L'Office fédéral des assurances sociales (OFAS) et l'Institution commune LAMal ont déposé lundi une double dénonciation pénale contre l'une des 93 caisses maladie du pays. «Nous soupçonnons que des irrégularités ont été commises en relation avec la compensation des risques», précise le directeur de l'Institution commune, Rolf Sutter. A l'OFAS, on confirme le dépôt de la dénonciation tout en se refusant à donner plus de détails.

De bonne source, Le Temps a appris que c'est la caisse KBV, basée à Winterthur, qui est concernée. Concrètement, elle est soupçonnée d'avoir transmis des informations falsifiées à l'Institution commune dans le cadre du mécanisme de péréquation des risques entre les caisses qui vise à limiter la «chasse aux bons risques». En déclarant des assurés âgés purement fictifs, KBV aurait ainsi touché davantage d'argent qu'elle n'aurait dû. Ou, plus précisément, elle a reçu de l'argent du système (2,6 millions en 2000, un demi-million en 2001 et un montant inconnu en 2002) alors qu'elle aurait dû lui verser plusieurs dizaines de millions en fait, au vu de sa structure d'assurés plus favorable que la moyenne des caisses.

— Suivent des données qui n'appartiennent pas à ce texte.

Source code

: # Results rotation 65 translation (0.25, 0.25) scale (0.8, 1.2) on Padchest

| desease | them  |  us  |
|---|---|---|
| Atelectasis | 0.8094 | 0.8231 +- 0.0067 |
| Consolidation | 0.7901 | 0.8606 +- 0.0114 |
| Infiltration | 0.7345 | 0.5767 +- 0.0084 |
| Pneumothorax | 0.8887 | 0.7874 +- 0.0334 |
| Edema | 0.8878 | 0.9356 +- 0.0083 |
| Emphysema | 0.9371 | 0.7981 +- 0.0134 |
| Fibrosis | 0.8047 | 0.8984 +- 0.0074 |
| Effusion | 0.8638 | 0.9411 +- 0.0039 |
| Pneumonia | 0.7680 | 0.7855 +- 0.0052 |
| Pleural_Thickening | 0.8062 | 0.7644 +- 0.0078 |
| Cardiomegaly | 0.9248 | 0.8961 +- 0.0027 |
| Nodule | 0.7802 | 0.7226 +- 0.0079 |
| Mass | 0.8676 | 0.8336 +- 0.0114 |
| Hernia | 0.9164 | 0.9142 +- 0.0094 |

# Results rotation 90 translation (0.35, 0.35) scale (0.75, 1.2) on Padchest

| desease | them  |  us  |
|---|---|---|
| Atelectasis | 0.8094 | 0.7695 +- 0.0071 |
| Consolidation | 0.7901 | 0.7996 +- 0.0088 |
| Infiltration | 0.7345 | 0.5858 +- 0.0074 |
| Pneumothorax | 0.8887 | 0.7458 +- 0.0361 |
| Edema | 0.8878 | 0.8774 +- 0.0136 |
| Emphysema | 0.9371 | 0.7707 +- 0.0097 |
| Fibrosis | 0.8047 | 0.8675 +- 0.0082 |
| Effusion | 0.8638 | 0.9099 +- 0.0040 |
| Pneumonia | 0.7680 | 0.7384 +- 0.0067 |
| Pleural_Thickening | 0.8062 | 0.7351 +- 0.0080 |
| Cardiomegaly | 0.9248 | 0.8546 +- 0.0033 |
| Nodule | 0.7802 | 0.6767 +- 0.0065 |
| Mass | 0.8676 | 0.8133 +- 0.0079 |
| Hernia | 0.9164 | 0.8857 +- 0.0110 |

Selon nos informations, l'Institution commune des caisses maladie aurait été spoliée de près de 30 millions au total sur trois exercices. Reste à savoir si KBV sera capable de rembourser ce montant. Il correspond à un peu plus de la moitié des réserves que la caisse avait dans l'assurance obligatoire à fin 2001. A cette époque, son taux de réserves était de 19,3% (le minimum légal se situant à 20%). Il n'existe pas de chiffre fiable sur l'évolution de ses réserves depuis.

«Caisse de l'année»

KBV n'a pas souhaité prendre position, renvoyant à son avocat, Valentin Landmann. Celui-ci a déclaré qu'il n'avait «pas connaissance» des deux dénonciations pénales déposées contre la caisse de Winterthur. Ce contact téléphonique a toutefois eu lieu avant que Le Temps n'apprenne que c'est bien KBV qui est dans le collimateur. Le Temps a tenté sans succès de recontacter l'avocat zurichois à son étude par la suite.

KBV est née en 1962 de la fusion de diverses caisses d'entreprises. Ce sigle signifie «Krankenkasse des Schweizerischen Betriebskrankenkassenverbandes», nom complet qu'elle n'utilise plus. Selon les derniers chiffres officiels, elle comptait 65 000 assurés dans l'assurance de base fin 2001, dont une bonne moitié dans le canton de Zurich et 2,5% en Suisse romande. KBV s'est toutefois sensiblement développée depuis. Elle compterait aujourd'hui quelque 115 000 assurés, dont 85 000 dans l'assurance de base, ce qui en ferait environ la quinzième caisse de Suisse. Dans son dernier rating annuel des caisses maladie, le magazine alémanique Der Beobachter en avait fait l'une de ses trois «caisses de l'année». KBV est également dans le peloton de tête des tests de satisfaction des assurés réalisés par le site Internet Comparis.

Les dénonciations pénales ont été déposées contre inconnu. C'est donc durant l'instruction qu'il s'agira de démêler l'écheveau des responsabilités internes. Selon nos informations, on soupçonne le conseil d'administration – où siègent deux membres de la direction – d'être également impliqué. Trois chefs d'accusation entreraient en ligne de compte à ce stade: le faux dans les titres, l'abus de confiance et l'escroquerie.

Cette nouvelle affaire à relents pénaux dans la gestion d'une caisse maladie est la troisième – et la plus importante – à être révélée en quelques semaines. Deux dirigeants de la caisse de Zurzach (qui a cessé ses activités à fin 2002) viennent d'être reconnus coupables d'abus de confiance par la justice argovienne pour avoir alimenté leur 2e pilier en puisant 400 000 francs dans les fonds de la caisse. Dans le cas de la caisse fribourgeoise Accorda, un employé est soupçonné d'avoir détourné 400 000 francs.